Stored entries:
----------
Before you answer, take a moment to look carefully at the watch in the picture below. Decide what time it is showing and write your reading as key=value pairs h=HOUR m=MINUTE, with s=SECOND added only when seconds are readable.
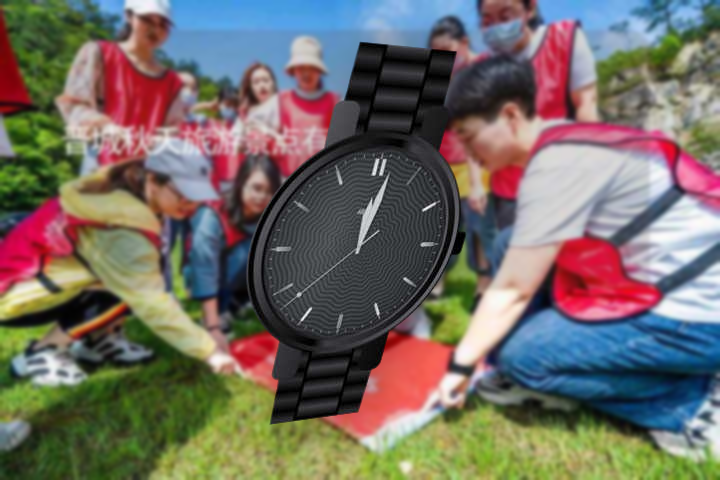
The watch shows h=12 m=1 s=38
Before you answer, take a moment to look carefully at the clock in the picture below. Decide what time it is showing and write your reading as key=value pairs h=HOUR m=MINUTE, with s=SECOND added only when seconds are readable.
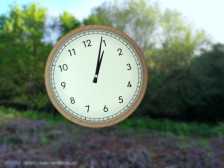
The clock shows h=1 m=4
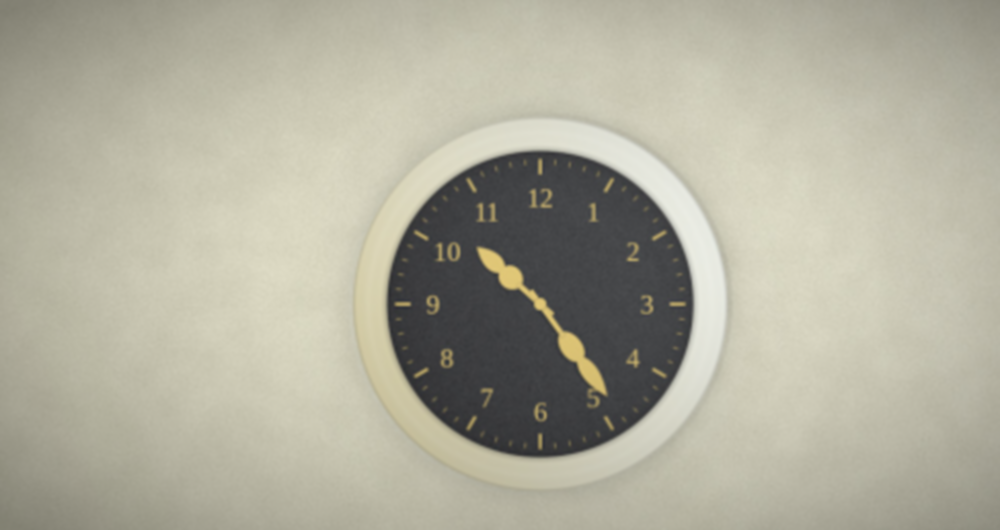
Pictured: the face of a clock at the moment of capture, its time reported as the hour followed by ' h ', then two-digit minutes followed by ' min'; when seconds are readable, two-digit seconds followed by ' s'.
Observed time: 10 h 24 min
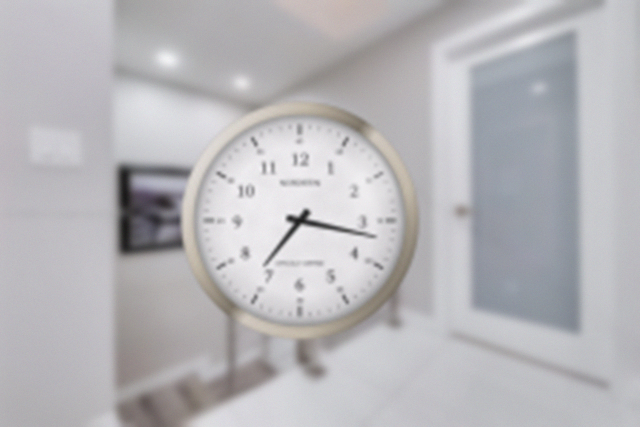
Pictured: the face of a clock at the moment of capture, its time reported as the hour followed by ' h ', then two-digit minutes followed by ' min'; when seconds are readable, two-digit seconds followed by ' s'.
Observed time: 7 h 17 min
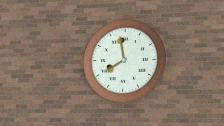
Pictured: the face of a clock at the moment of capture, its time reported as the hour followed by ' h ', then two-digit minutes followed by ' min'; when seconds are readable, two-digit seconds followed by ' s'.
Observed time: 7 h 58 min
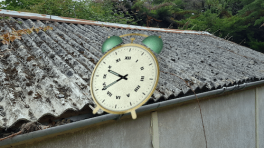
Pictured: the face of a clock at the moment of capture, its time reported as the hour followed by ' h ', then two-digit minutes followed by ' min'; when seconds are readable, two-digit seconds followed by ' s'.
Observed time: 9 h 39 min
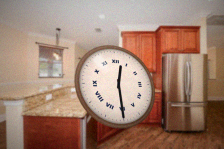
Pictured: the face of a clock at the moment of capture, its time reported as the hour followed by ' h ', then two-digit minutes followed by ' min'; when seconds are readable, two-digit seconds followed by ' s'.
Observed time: 12 h 30 min
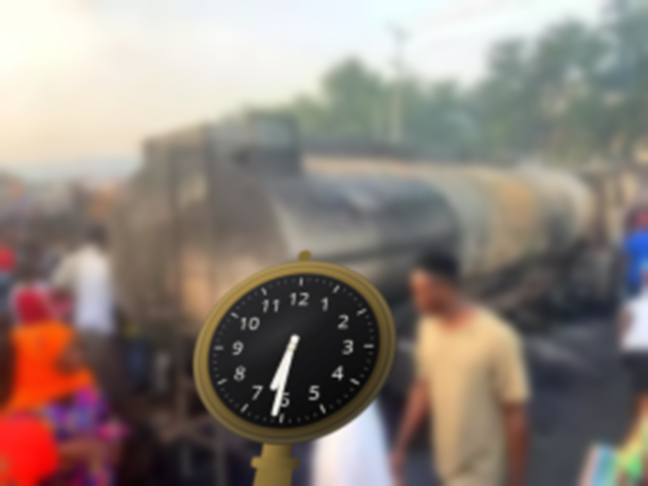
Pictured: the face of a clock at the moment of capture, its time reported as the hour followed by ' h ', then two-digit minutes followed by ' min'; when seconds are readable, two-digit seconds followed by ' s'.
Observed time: 6 h 31 min
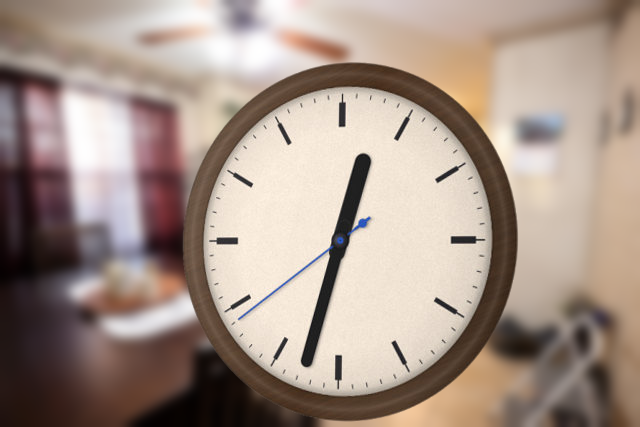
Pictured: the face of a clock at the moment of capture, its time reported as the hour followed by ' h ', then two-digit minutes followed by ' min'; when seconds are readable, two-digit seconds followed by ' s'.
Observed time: 12 h 32 min 39 s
----------
What to work on: Please copy out the records from their start through the line that contains "The clock shows h=1 m=4", including that line, and leave the pictures out.

Answer below:
Before you answer, take a moment to look carefully at the watch in the picture below. Decide what time it is showing and write your reading as key=value pairs h=HOUR m=MINUTE, with s=SECOND added only when seconds are readable.
The watch shows h=12 m=1 s=38
Before you answer, take a moment to look carefully at the clock in the picture below. Decide what time it is showing and write your reading as key=value pairs h=HOUR m=MINUTE, with s=SECOND added only when seconds are readable.
The clock shows h=1 m=4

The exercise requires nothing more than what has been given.